## Aim of the exercise
Render the lines from the one containing "left elbow: (623, 462, 0)" up to and including the one containing "right elbow: (812, 467, -7)" as a Markdown table with the columns Number and Line, numbering each line and skipping any blank lines.

Limb landmark coordinates
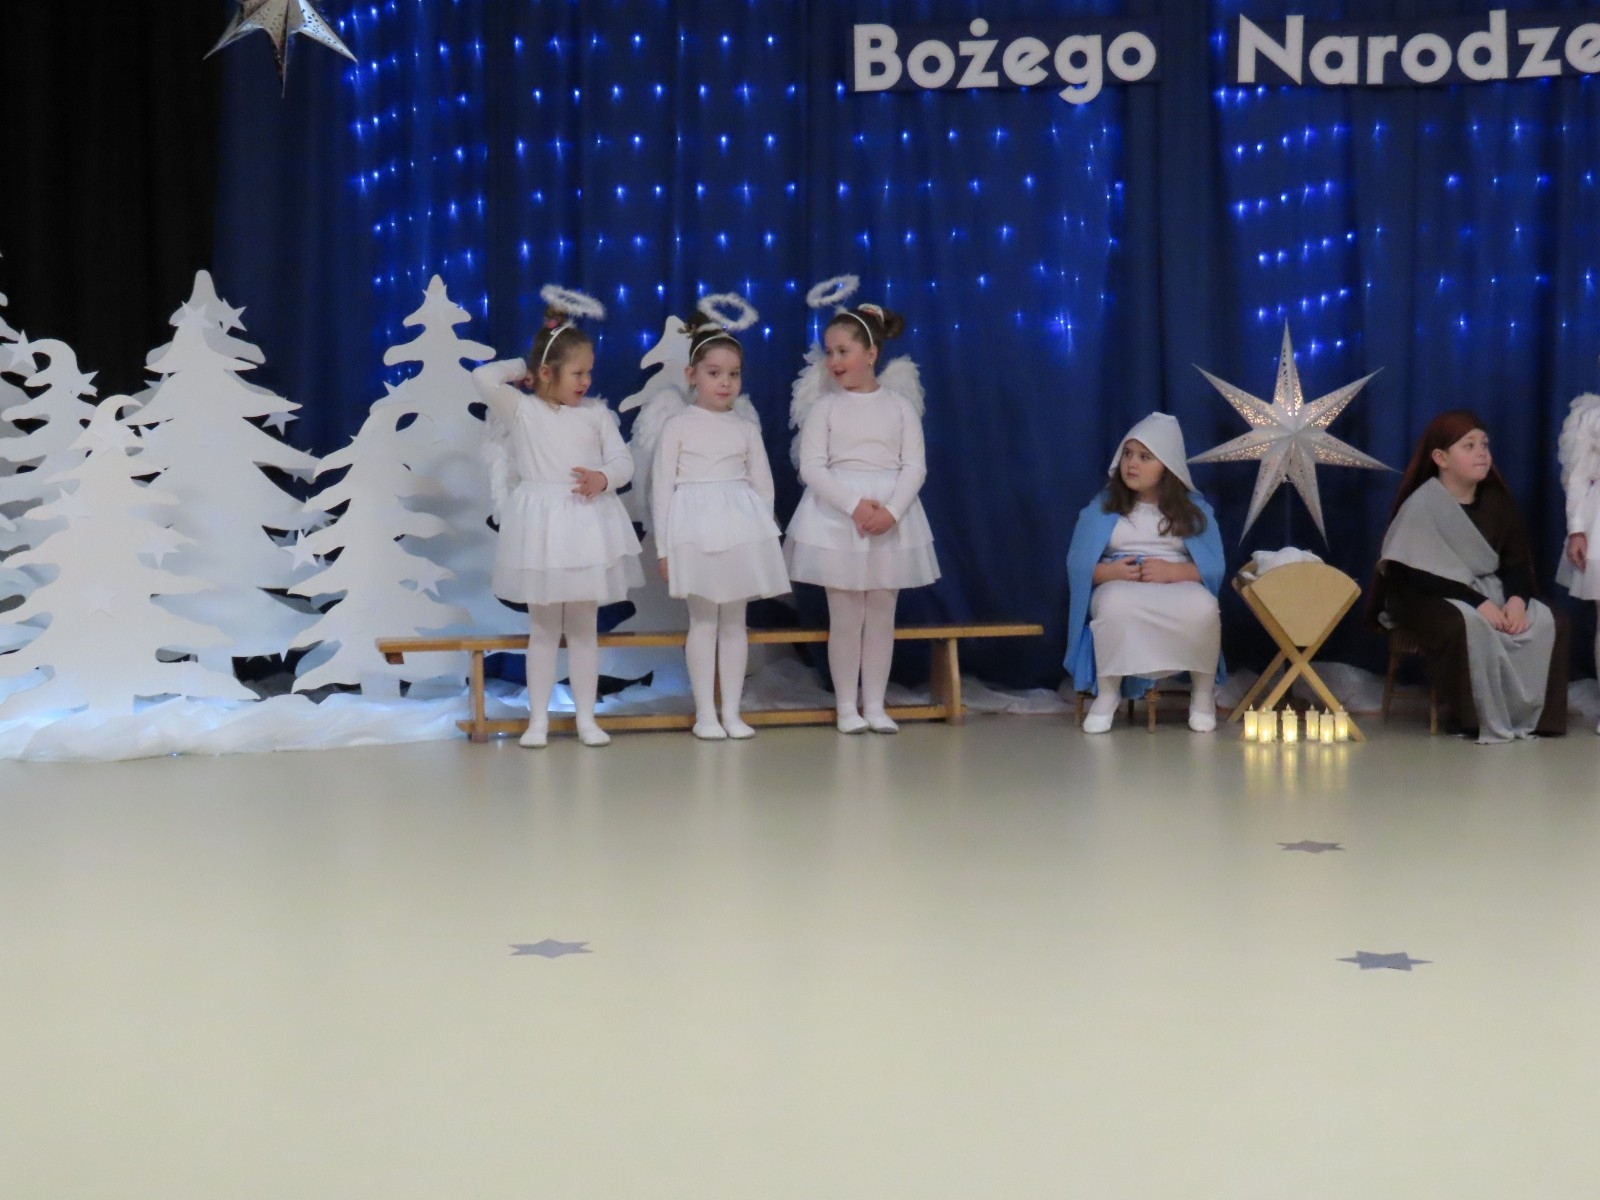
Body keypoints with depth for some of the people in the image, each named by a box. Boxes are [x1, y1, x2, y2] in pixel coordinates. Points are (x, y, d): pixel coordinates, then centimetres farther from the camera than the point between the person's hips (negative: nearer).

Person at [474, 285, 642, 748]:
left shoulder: (596, 414, 2)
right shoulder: (522, 410, -4)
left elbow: (623, 462, 0)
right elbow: (484, 378, -18)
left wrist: (603, 478, -21)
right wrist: (521, 368, -2)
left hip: (587, 525, 2)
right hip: (540, 527, -2)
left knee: (583, 628, 9)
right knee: (543, 628, 7)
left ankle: (586, 718, 16)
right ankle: (538, 719, 14)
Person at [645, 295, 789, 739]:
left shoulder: (747, 429, 7)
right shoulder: (677, 426, -1)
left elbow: (763, 484, 12)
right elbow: (662, 485, -2)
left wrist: (762, 532, 8)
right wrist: (663, 546, -4)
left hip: (741, 528, 3)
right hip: (694, 528, -3)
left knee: (735, 620, 7)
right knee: (703, 620, 1)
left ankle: (732, 711, 13)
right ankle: (705, 713, 8)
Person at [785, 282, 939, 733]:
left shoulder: (900, 405, 4)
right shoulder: (824, 406, 0)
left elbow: (915, 466, -1)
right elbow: (812, 467, -7)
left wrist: (891, 511, -18)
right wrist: (855, 505, -20)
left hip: (892, 516, 1)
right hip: (837, 514, -1)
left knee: (882, 612, 6)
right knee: (845, 615, 1)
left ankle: (875, 704, 15)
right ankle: (846, 706, 11)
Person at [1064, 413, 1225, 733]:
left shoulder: (1194, 507, 8)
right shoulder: (1103, 505, 9)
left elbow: (1213, 566, 0)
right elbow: (1077, 563, 5)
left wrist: (1172, 571, -19)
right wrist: (1110, 571, -17)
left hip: (1178, 585, 0)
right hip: (1118, 586, 0)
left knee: (1203, 609, -37)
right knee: (1116, 605, -40)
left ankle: (1203, 692, -11)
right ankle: (1107, 693, -21)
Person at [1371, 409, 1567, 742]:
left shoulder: (1496, 500, 3)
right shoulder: (1422, 505, -16)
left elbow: (1517, 560, 4)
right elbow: (1418, 574, -22)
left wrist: (1517, 599, -18)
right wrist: (1477, 602, -27)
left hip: (1487, 590, 6)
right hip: (1429, 598, -6)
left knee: (1547, 623, -16)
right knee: (1470, 625, -38)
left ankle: (1527, 715, -9)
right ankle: (1481, 720, -25)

## Your solution
| Number | Line |
|---|---|
| 1 | left elbow: (623, 462, 0) |
| 2 | right elbow: (484, 378, -18) |
| 3 | left wrist: (603, 478, -21) |
| 4 | right wrist: (521, 368, -2) |
| 5 | left hip: (587, 525, 2) |
| 6 | right hip: (540, 527, -2) |
| 7 | left knee: (583, 628, 9) |
| 8 | right knee: (543, 628, 7) |
| 9 | left ankle: (586, 718, 16) |
| 10 | right ankle: (538, 719, 14) |
| 11 | Person at [645, 295, 789, 739]: |
| 12 | left shoulder: (747, 429, 7) |
| 13 | right shoulder: (677, 426, -1) |
| 14 | left elbow: (763, 484, 12) |
| 15 | right elbow: (662, 485, -2) |
| 16 | left wrist: (762, 532, 8) |
| 17 | right wrist: (663, 546, -4) |
| 18 | left hip: (741, 528, 3) |
| 19 | right hip: (694, 528, -3) |
| 20 | left knee: (735, 620, 7) |
| 21 | right knee: (703, 620, 1) |
| 22 | left ankle: (732, 711, 13) |
| 23 | right ankle: (705, 713, 8) |
| 24 | Person at [785, 282, 939, 733]: |
| 25 | left shoulder: (900, 405, 4) |
| 26 | right shoulder: (824, 406, 0) |
| 27 | left elbow: (915, 466, -1) |
| 28 | right elbow: (812, 467, -7) |